The picture was much the same when monetary policy was much looser. The MPC was right to lower the base rate after the global financial crisis; the actions of the Bank of England and other central banks helped to ensure that the Great Recession didn’t turn into a depression. However, loose monetary policy increased the value of assets, thereby making the already wealthy even better off.
That said, it’s wrong to lay all the blame with the Bank of England. It’s the government that is the real culprit here. It has failed to implement the supply-side reforms that would have brought about sustainable economic growth – investing in transport and energy infrastructure, liberalising the planning system and allowing millions of new homes to be built. The government’s failure to stand up to rent-seeking nimbys has meant that economic growth has been practically non-existent, with younger and poorer households being most adversely affected.

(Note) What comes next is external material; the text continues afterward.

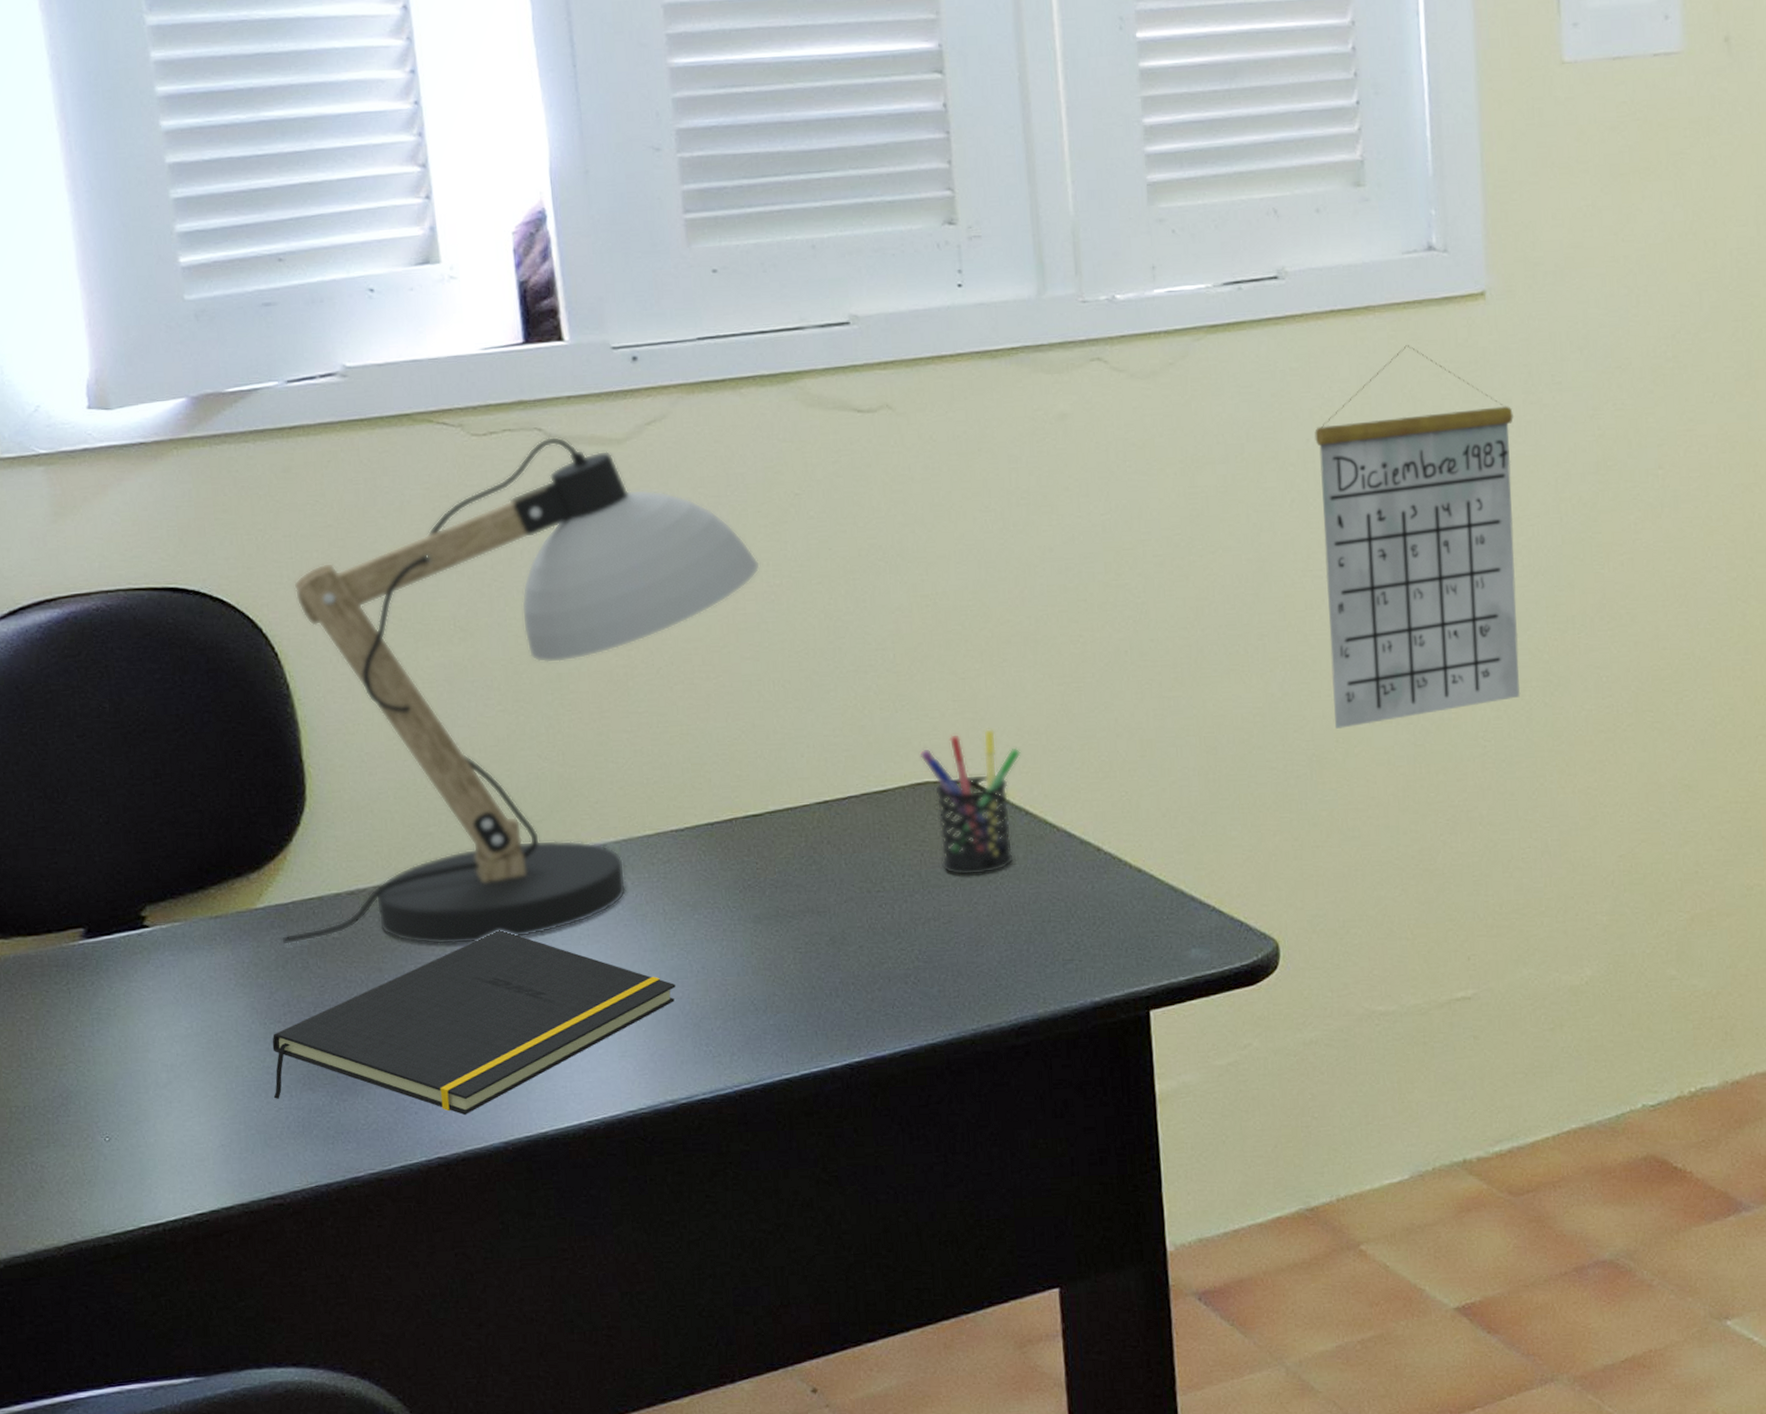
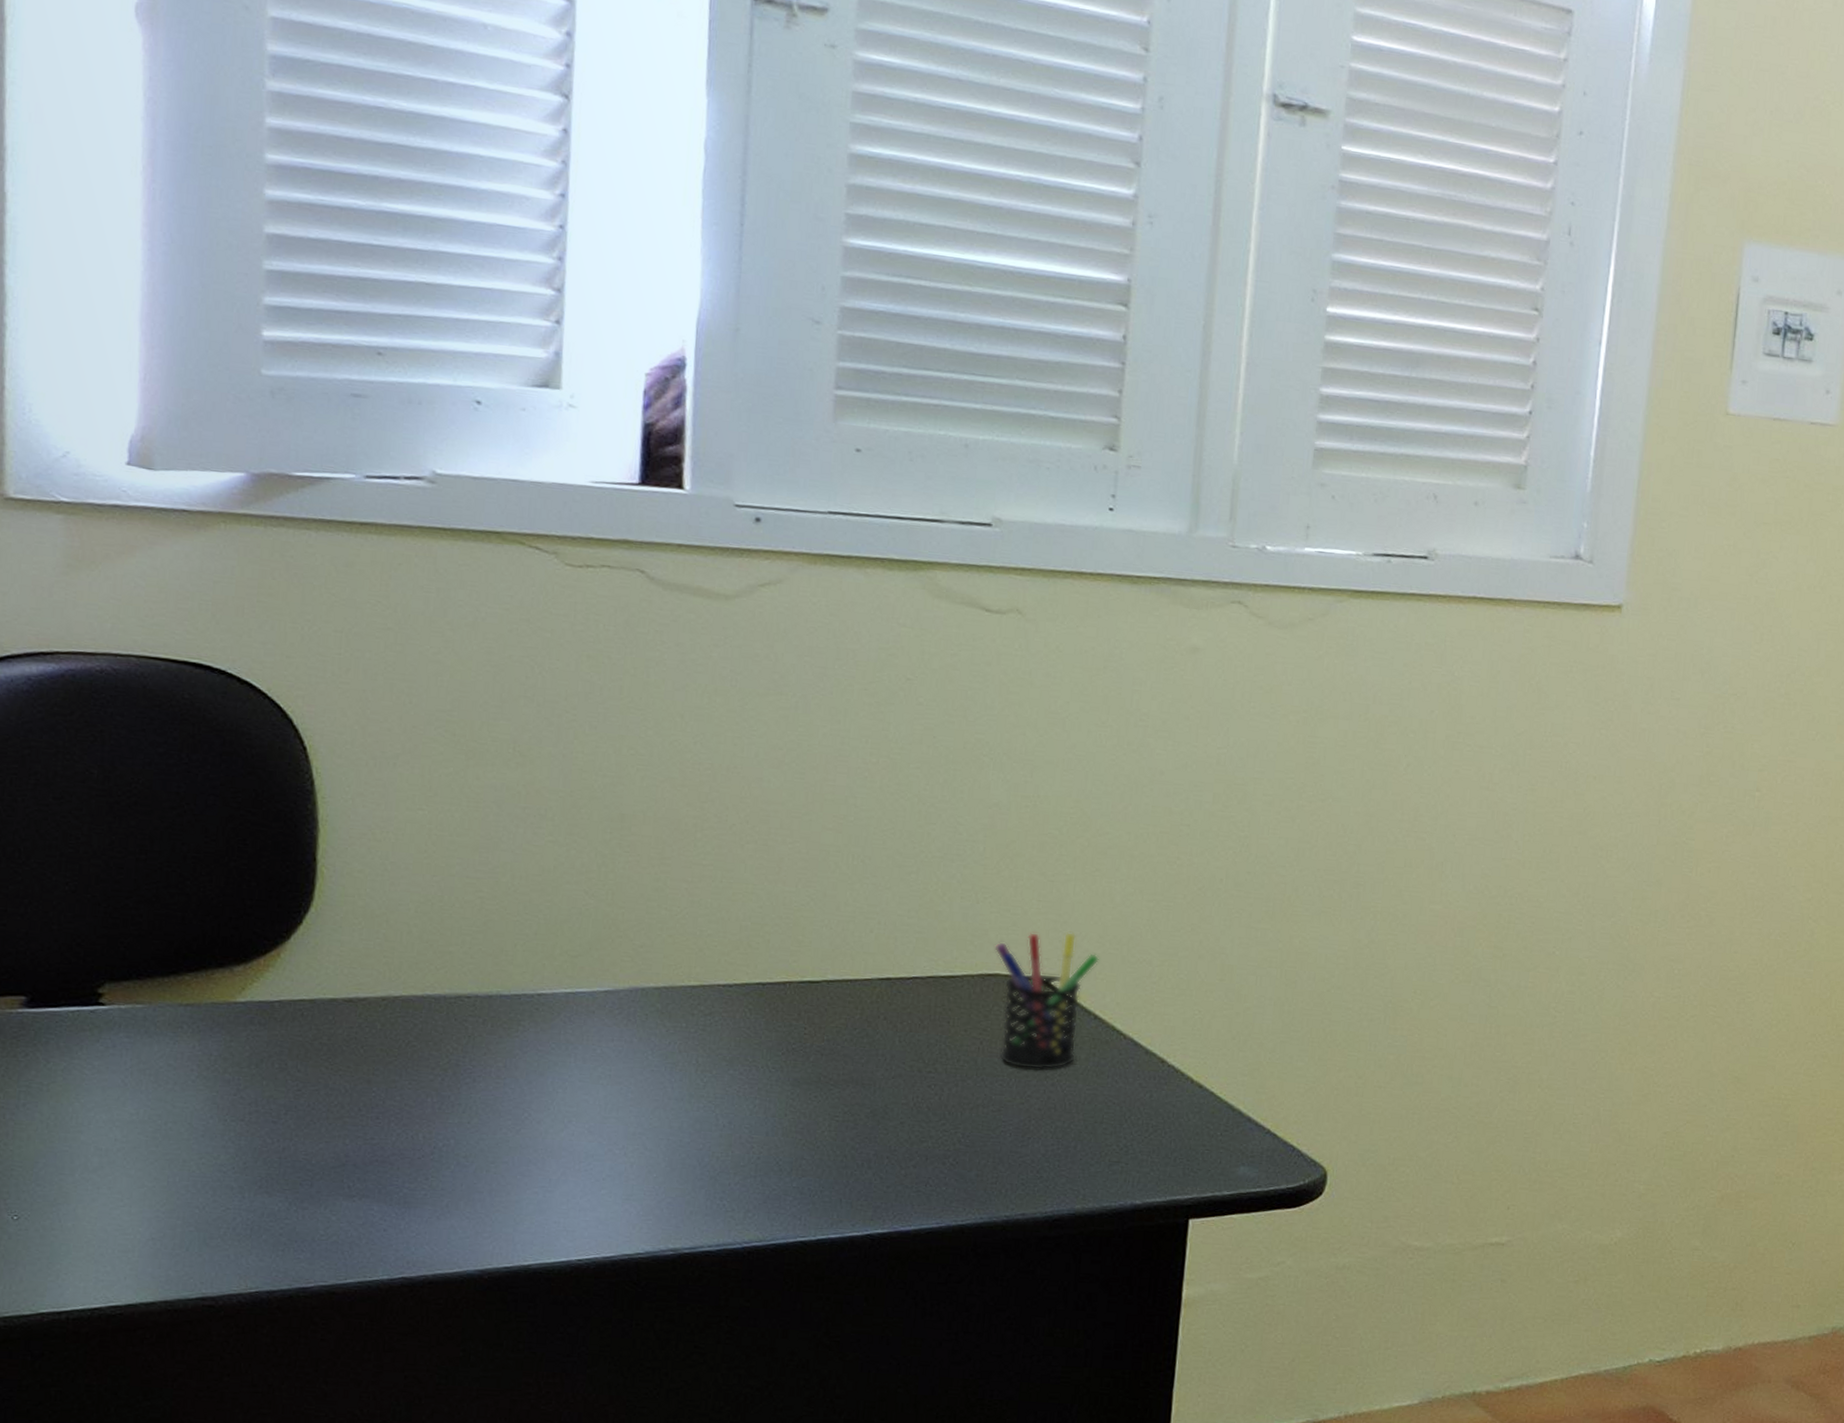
notepad: present [272,930,676,1115] -> none [221,1058,697,1238]
desk lamp: present [281,436,760,946] -> none [259,580,857,1069]
calendar: present [1314,345,1521,729] -> none [1414,641,1631,981]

However, the Bank must accept some responsibility. It has frequently shown itself to be out of touch with ordinary people, not least when last year its governor Andrew Bailey told the public not to ask for a pay rise. The key decision makers at the Bank come from the same background of academia or the City, or they have been long-time Bank employees, which inevitably leads to group-think. While the main criteria for a senior role at the Bank should obviously be economic expertise and a strong grasp of monetary policy, increasing diversity of thought on the MPC is needed. It could be done by increasing the number of external members of the MPC and drawing them from different sectors of the economy.
The main issue, though, is the Bank’s remit. It is supposed to keep inflation at 2 per cent. When one considers the last 25 years in total, it has been remarkably successful. But having such a strict target while only having blunt tools at its disposal causes all sorts of problems. For example, the Bank is deemed to have been successful if it keeps inflation to 2 per cent even if it has been forced to engineer a recession and all the job losses and other misery that goes with to achieve the goal. The remit of the Bank needs to change: economic growth, employment and equality all need to be given greater consideration. Inflation targeting should be replaced with nominal GDP targeting, allowing the Bank to tackle high inflation without hindering economic growth.
Bank of England and government policies have entrenched income and generational inequality while delivering low economic growth. While it is the government that is largely at fault, we need a shake-up at the Bank – in both personnel and its remit – to stop the rot.